参加者19人へのアンケートによる検証項目は、「まちづくりに向けたアイデアの具体化や議論の活性化」とした。アンケートの結果では90%以上の参加者がゲームを用いることで「グループ内で活発に議論ができた」、「アイデアを周囲に伝える際に役立った」と回答した。また、85%以上の参加者が「アイデアを具体的に表現できた」と回答した。行政職員からは、ゲームを用いることで「参加者からの具体的な意見の収集ができた」「具体化された意見はまちづくり計画・設計に役立つ」という回答が得られた。
また所属団体が異なる参加者とのグループワークというワークショップの構成については、「自分とは違う視点の意見が聞けて良い刺激になった」という意見が多く、本システムがまちづくりのアイデアの幅を広げるために効果的であり、日常的に交流を持つことのないメンバーとの意見交換・認識共有にも有用であることが明らかになった。

その一方で、課題として「短時間で思い描いているものを全てゲームの中に表現することは難しい」という意見もあった。
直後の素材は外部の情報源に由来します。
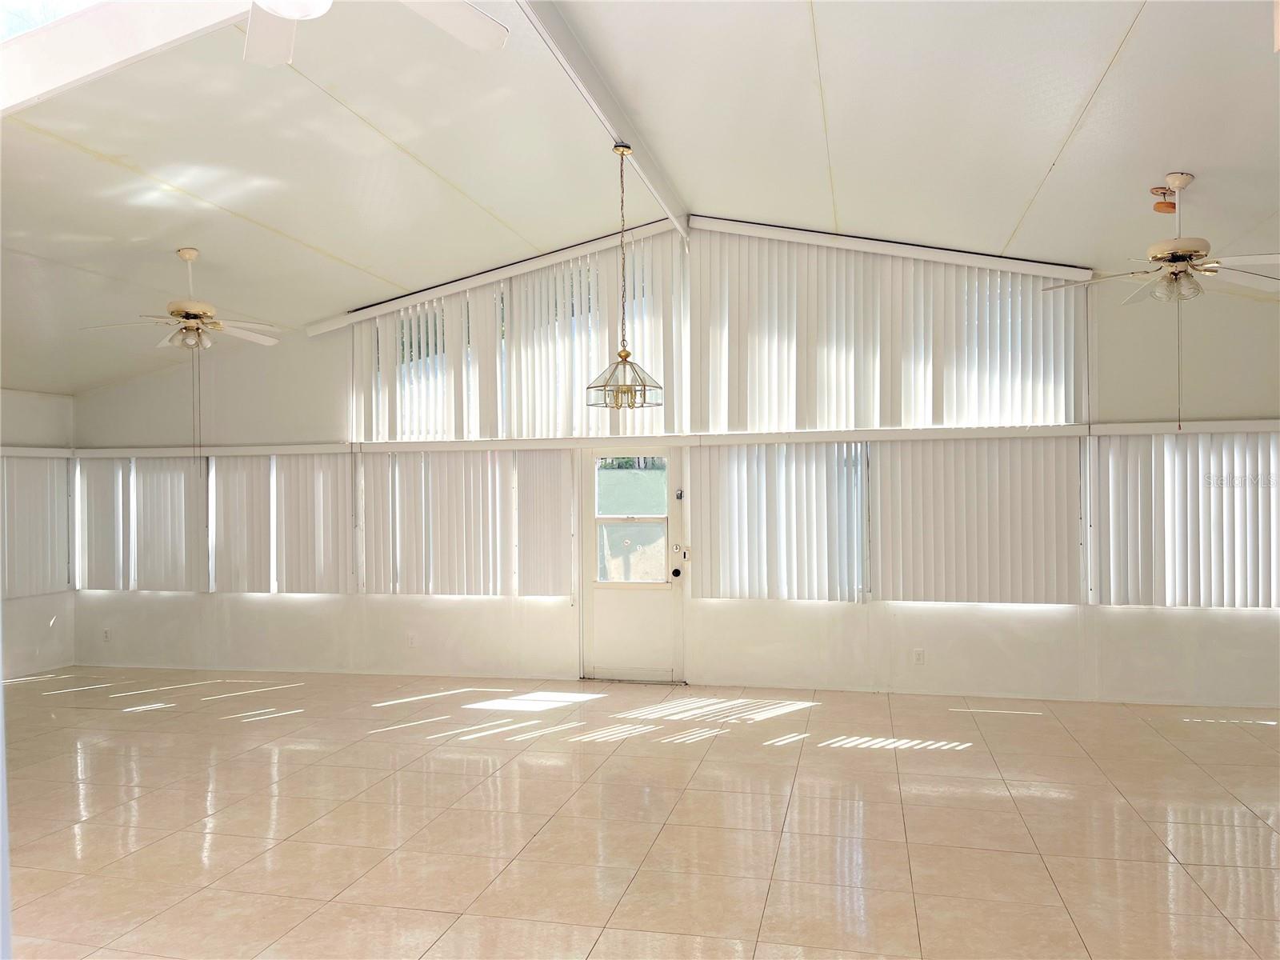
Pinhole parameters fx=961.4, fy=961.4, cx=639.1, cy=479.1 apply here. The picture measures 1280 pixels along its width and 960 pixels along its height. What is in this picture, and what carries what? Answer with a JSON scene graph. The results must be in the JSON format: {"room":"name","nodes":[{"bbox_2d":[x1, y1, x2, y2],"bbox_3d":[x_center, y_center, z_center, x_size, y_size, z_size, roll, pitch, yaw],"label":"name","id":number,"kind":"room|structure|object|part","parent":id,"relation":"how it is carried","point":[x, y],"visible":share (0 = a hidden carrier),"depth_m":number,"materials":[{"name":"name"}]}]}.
{"room":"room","nodes":[
{"label":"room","id":0,"kind":"room"},
{"bbox_2d":[0,386,76,682],"bbox_3d":[-6.021,0.401,5.335,0.171,2.596,7.080,-1,0,13],"label":"left wall","id":1,"kind":"structure","parent":0,"point":[41,606],"depth_m":8.34,"materials":[{"name":"white paint"}]},
{"bbox_2d":[0,452,71,598],"bbox_3d":[-5.448,0.386,7.583,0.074,1.231,2.385,-1,0,13],"label":"vertical blind","id":2,"kind":"object","parent":1,"relation":"attached to","point":[22,493],"visible":0.92,"depth_m":8.34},
{"bbox_2d":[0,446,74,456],"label":"blind valance","id":3,"kind":"object","parent":1,"relation":"attached to","point":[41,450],"visible":0.85,"depth_m":8.26,"materials":[{"name":"white plastic"}]},
{"bbox_2d":[0,668,1279,959],"bbox_3d":[-0.760,1.674,3.412,10.780,0.115,8.862,-1,0,13],"label":"floor","id":4,"kind":"structure","parent":0,"point":[881,759],"depth_m":4.51,"materials":[{"name":"beige tile"}]},
{"bbox_2d":[0,0,1279,394],"bbox_3d":[-0.763,-1.781,4.261,11.136,0.909,8.250,-1,0,13],"label":"ceiling","id":5,"kind":"structure","parent":0,"point":[1022,176],"depth_m":5.15,"materials":[{"name":"white paint"}]},
{"bbox_2d":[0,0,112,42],"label":"skylight","id":6,"kind":"object","parent":5,"relation":"in","point":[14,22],"visible":0.72,"depth_m":3.73,"materials":[{"name":"white glass"}]},
{"bbox_2d":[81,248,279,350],"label":"ceiling fan","id":7,"kind":"object","parent":5,"relation":"hanging from","point":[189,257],"visible":0.99,"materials":[{"name":"white"}]},
{"bbox_2d":[243,0,509,64],"bbox_3d":[-0.936,-1.535,2.594,1.266,0.538,1.256,-1,0,13],"label":"ceiling fan","id":8,"kind":"object","parent":5,"relation":"hanging from","point":[489,25],"visible":0.99,"depth_m":2.95,"materials":[{"name":"white"}]},
{"bbox_2d":[516,0,691,238],"bbox_3d":[-0.364,-1.999,4.314,0.128,0.161,6.573,-1,0,13],"label":"ceiling beam","id":9,"kind":"structure","parent":5,"relation":"attached to","point":[653,173],"depth_m":4.93,"materials":[{"name":"white paint"}]},
{"bbox_2d":[585,143,663,409],"bbox_3d":[-0.091,-1.089,5.207,0.443,1.443,0.438,-1,0,13],"label":"pendant light","id":10,"kind":"object","parent":9,"relation":"hanging from","point":[626,356],"visible":1,"depth_m":5.16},
{"bbox_3d":[-0.085,-0.521,5.210,0.414,0.249,0.421,-1,0,13],"label":"glass shade","id":11,"kind":"part","parent":10,"relation":"part of","materials":[{"name":"glass"}]},
{"bbox_2d":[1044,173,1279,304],"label":"ceiling fan","id":12,"kind":"object","parent":5,"relation":"hanging from","point":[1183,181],"visible":0.99,"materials":[{"name":"white metal"}]},
{"bbox_2d":[1149,184,1177,212],"bbox_3d":[2.892,-1.541,5.312,0.133,0.128,0.132,-1,0,13],"label":"smoke detector","id":13,"kind":"object","parent":5,"relation":"attached to","point":[1162,202],"visible":0.92,"depth_m":5.29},
{"bbox_2d":[62,224,1279,709],"bbox_3d":[0.164,-0.157,7.680,11.010,3.663,0.184,-1,0,13],"label":"back wall","id":14,"kind":"structure","parent":0,"point":[1040,638],"depth_m":7.48,"materials":[{"name":"white paint"}]},
{"bbox_2d":[102,627,111,641],"bbox_3d":[-4.686,1.369,8.449,0.070,0.117,0.009,-1,0,13],"label":"wall socket","id":15,"kind":"object","parent":14,"relation":"attached to","point":[107,633],"visible":1,"depth_m":8.45,"materials":[{"name":"white plastic"}]},
{"bbox_2d":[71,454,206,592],"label":"vertical blind","id":16,"kind":"object","parent":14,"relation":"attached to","point":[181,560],"visible":0.93,"depth_m":8.53,"materials":[{"name":"white plastic"}]},
{"bbox_2d":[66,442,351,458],"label":"blind valance","id":17,"kind":"object","parent":14,"relation":"attached to","point":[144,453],"visible":0.95,"depth_m":8.28,"materials":[{"name":"white plastic"}]},
{"bbox_2d":[210,450,353,594],"bbox_3d":[-3.102,0.363,8.256,1.389,1.271,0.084,-1,0,13],"label":"vertical blind","id":18,"kind":"object","parent":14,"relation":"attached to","point":[330,560],"visible":0.94,"depth_m":8.24,"materials":[{"name":"white plastic"}]},
{"bbox_2d":[407,631,417,646],"bbox_3d":[-1.882,1.325,7.924,0.071,0.120,0.009,-1,0,13],"label":"wall socket","id":19,"kind":"object","parent":14,"relation":"attached to","point":[412,641],"visible":0.99,"depth_m":7.92,"materials":[{"name":"white plastic"}]},
{"bbox_2d":[356,447,576,598],"bbox_3d":[-1.434,0.363,7.911,1.947,1.263,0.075,-1,0,13],"label":"vertical blind","id":20,"kind":"object","parent":14,"relation":"attached to","point":[554,482],"visible":0.95,"depth_m":7.89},
{"bbox_2d":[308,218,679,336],"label":"blind valance","id":21,"kind":"object","parent":14,"relation":"attached to","point":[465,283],"visible":0.86,"depth_m":7.83,"materials":[{"name":"white"}]},
{"bbox_2d":[345,228,677,440],"bbox_3d":[-1.062,-1.128,7.821,2.758,1.571,0.098,-1,0,13],"label":"upper left window","id":22,"kind":"object","parent":14,"relation":"attached to","point":[515,412],"visible":0.83,"depth_m":7.77,"materials":[{"name":"white"}]},
{"bbox_2d":[578,448,683,684],"bbox_3d":[-0.048,0.678,7.697,0.876,1.897,0.160,-1,0,13],"label":"door","id":23,"kind":"structure","parent":14,"relation":"in","point":[597,617],"depth_m":7.71,"materials":[{"name":"white paint"}]},
{"bbox_2d":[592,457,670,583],"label":"door window","id":24,"kind":"structure","parent":23,"relation":"in","point":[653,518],"depth_m":7.67,"materials":[{"name":"clear glass"}]},
{"bbox_3d":[0.287,0.742,7.620,0.079,0.087,0.098,-1,0,13],"label":"doorknob","id":25,"kind":"part","parent":23,"relation":"part of","materials":[{"name":"black metal"}]},
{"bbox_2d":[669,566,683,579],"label":"doorknob","id":26,"kind":"object","parent":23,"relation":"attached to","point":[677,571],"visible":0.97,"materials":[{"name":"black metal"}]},
{"bbox_2d":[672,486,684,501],"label":"door latch","id":27,"kind":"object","parent":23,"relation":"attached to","point":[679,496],"visible":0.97,"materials":[{"name":"silver metal"}]},
{"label":"deadbolt","id":28,"kind":"part","parent":23,"relation":"part of","materials":[{"name":"silver metal"}]},
{"bbox_2d":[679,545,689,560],"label":"light switch","id":29,"kind":"object","parent":14,"relation":"attached to","point":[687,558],"visible":0.98,"depth_m":7.39,"materials":[{"name":"white"}]},
{"bbox_2d":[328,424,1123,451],"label":"blind valance","id":30,"kind":"object","parent":14,"relation":"attached to","point":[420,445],"visible":0.9,"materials":[{"name":"white plastic"}]},
{"bbox_2d":[690,440,871,603],"bbox_3d":[1.050,0.309,7.292,1.347,1.271,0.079,-1,0,13],"label":"vertical blind","id":31,"kind":"object","parent":14,"relation":"attached to","point":[727,550],"visible":0.94,"depth_m":7.28,"materials":[{"name":"white plastic"}]},
{"bbox_2d":[689,222,1089,431],"bbox_3d":[1.755,-1.131,7.169,2.861,1.508,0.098,-1,0,13],"label":"vertical blind","id":32,"kind":"object","parent":14,"relation":"attached to","point":[986,410],"visible":0.96,"depth_m":7.16,"materials":[{"name":"white plastic"}]},
{"bbox_2d":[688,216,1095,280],"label":"blind valance","id":33,"kind":"object","parent":14,"relation":"attached to","point":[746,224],"visible":0.91,"depth_m":7.13,"materials":[{"name":"white"}]},
{"bbox_2d":[912,648,924,664],"bbox_3d":[2.023,1.284,6.952,0.071,0.118,0.009,-1,0,13],"label":"wall socket","id":34,"kind":"object","parent":14,"relation":"attached to","point":[918,654],"visible":0.99,"depth_m":6.95,"materials":[{"name":"white plastic"}]},
{"bbox_2d":[876,432,1083,606],"bbox_3d":[2.405,0.291,6.961,1.466,1.278,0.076,-1,0,13],"label":"vertical blind","id":35,"kind":"object","parent":14,"relation":"attached to","point":[931,568],"visible":0.96,"depth_m":6.94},
{"bbox_2d":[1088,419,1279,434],"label":"blind valance","id":36,"kind":"object","parent":14,"relation":"attached to","point":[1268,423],"visible":0.98,"depth_m":6.61,"materials":[{"name":"white plastic"}]},
{"bbox_2d":[1088,428,1279,608],"bbox_3d":[4.107,0.280,6.628,1.924,1.274,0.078,-1,0,13],"label":"vertical blind","id":37,"kind":"object","parent":14,"relation":"attached to","point":[1212,560],"visible":0.97,"depth_m":6.69,"materials":[{"name":"white plastic"}]}
]}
そのため、今回はゲームを操作しながらアイデア検討を行う時間を35分に設定していたが、ワークショップにおけるゲームの操作時間を延長する等の工夫が必要であると考えられる。

「Cities: Skylines」ゲーム画面 駅周辺のにぎわい検討案①
「Cities: Skylines」ゲーム画面 駅周辺のにぎわい検討案②
「Cities: Skylines」ゲーム画面 駅周辺のにぎわい検討案③

参加ユーザーからのコメント

実証に参加した高校生のコメント

・自分とは異なる意見や考えがあって、活発な議論になりやすく取り組みやすかった
・ゲームを活用することで自分の意見を出しやすく、説明しやすくなったと感じた
・ゲームを活用することで頭に思い描いていたことが形として表示されるので、勘違いが起きず、グループでより意見が深められると思った
・今回は駅周辺の検討がメインだったが、駅構内の改善も議論してみたいと感じた
・関係者としてまちづくりに携わるには鉾田市を知らなすぎると感じた

実証に参加した商工会の方からのコメント

・高校生や他業種の方と意見交換ができ、新しい気づきがとても良い刺激になった
・色々なシミュレーションができ面白い。実現は難しいけど学生のアイデアのように思いつかないこと等、今後実業で何をすればよいか、色々考えさせられた
・ゲームを使ってまちづくりを考えたことがなかったので、良い経験だった。ただ思い描くもの全ては落とし込むことができなかったので、もう少し簡単な操作方法でできるとよい

実証に参加した社会福祉協議会の方からのコメント

・とても楽しく取り組めた。自分たちの意見が少しでも反映されるといいなと思う
・事業においてもゲームを活用していきたい
・地域の人と交流しながら夢のある前向きな課題に取り組めるのは楽しかった。反面、現実的にどうなのかと考えてしまうと難しい課題だったと感じた

行政職員からのコメント

・世代間の交流のきっかけとなった
・パブリックコメントでは中々意見がでないことも考えられるため、今回のような方法で意見がでるというのは、一つのやり方として良い
・市民の関心のきっかけづくりとしてはよいが、実際のまちづくりへの反映を行うことを考えると現在の仕組みでは不十分な面もある。用途地域に対して建てられる建物がゲーム上で制限される等、使用しやすくできるとよい

グループワークの結果発表

今後の展望

今回の実証実験では、昨年度開発したシステムを更に直感的に操作可能とするために機能を改良した。また、ゲーミフィケーションを用いたまちづくりワークショップでは、幅広い属性の参加者同士での交流や意見の具体化、議論の活発化、行政職員における市民意見の反映しやすさについて検証し、いずれにおいても有用であることが分かった。

ワークショップ参加者に対しては、ゲーム上でリアルタイムに建物配置や道路を設置する等、グループ内のメンバーそれぞれの意見が可視化されることで、アイデアが直感的に把握でき即座に修正案が議論されたり、様々な参加者の共通理解を得ながら議論が進むことでグループとしてひとつの方向性に向かってアイデアが収束・具体化される等の効果があった。
行政職員に対しては、市民の具体的な意見の収集として効果的であることが分かったが、一部課題として実際のまちづくり計画でゲームを使用する際には現在の機能だけでは不十分な場面があることが分かった。ハザードマップや建物の高さ制限等、実務に即した機能の拡充を行うことで、より自治体の業務での活用の可能性が高まると考えられる。

今後、様々な自治体のニーズに沿ったテーマに合わせて、市民参加型まちづくりの手法として本システム及びゲーミフィケーション手法が幅広く活用されることが期待される。